• _PROBLEM DETAILS_: A single total is needed, the number of lines of this listing that contain the string "analysis".

• _RECORDS TO PROCESS_:
+++

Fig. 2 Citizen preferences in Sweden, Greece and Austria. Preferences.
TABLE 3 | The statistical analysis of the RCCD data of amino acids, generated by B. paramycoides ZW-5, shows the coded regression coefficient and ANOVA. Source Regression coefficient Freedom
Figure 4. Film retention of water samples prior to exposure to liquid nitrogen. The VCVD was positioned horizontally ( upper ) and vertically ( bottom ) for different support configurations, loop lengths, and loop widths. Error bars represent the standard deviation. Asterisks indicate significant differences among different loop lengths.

+++

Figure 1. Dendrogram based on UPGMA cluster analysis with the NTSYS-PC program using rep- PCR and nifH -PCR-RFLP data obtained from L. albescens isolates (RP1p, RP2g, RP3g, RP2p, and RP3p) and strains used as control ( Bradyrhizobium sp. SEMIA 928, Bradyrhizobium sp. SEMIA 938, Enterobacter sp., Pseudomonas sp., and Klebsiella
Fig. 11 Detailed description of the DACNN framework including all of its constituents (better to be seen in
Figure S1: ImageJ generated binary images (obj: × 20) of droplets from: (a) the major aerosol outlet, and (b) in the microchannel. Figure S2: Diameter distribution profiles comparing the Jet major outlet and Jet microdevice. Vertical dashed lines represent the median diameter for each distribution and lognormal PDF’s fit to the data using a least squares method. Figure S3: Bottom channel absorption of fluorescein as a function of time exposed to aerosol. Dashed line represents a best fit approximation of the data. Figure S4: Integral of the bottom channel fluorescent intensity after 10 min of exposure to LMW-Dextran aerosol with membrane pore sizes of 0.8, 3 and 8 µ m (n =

+++

• _OUTPUT FOR THIS EXERCISE_: 2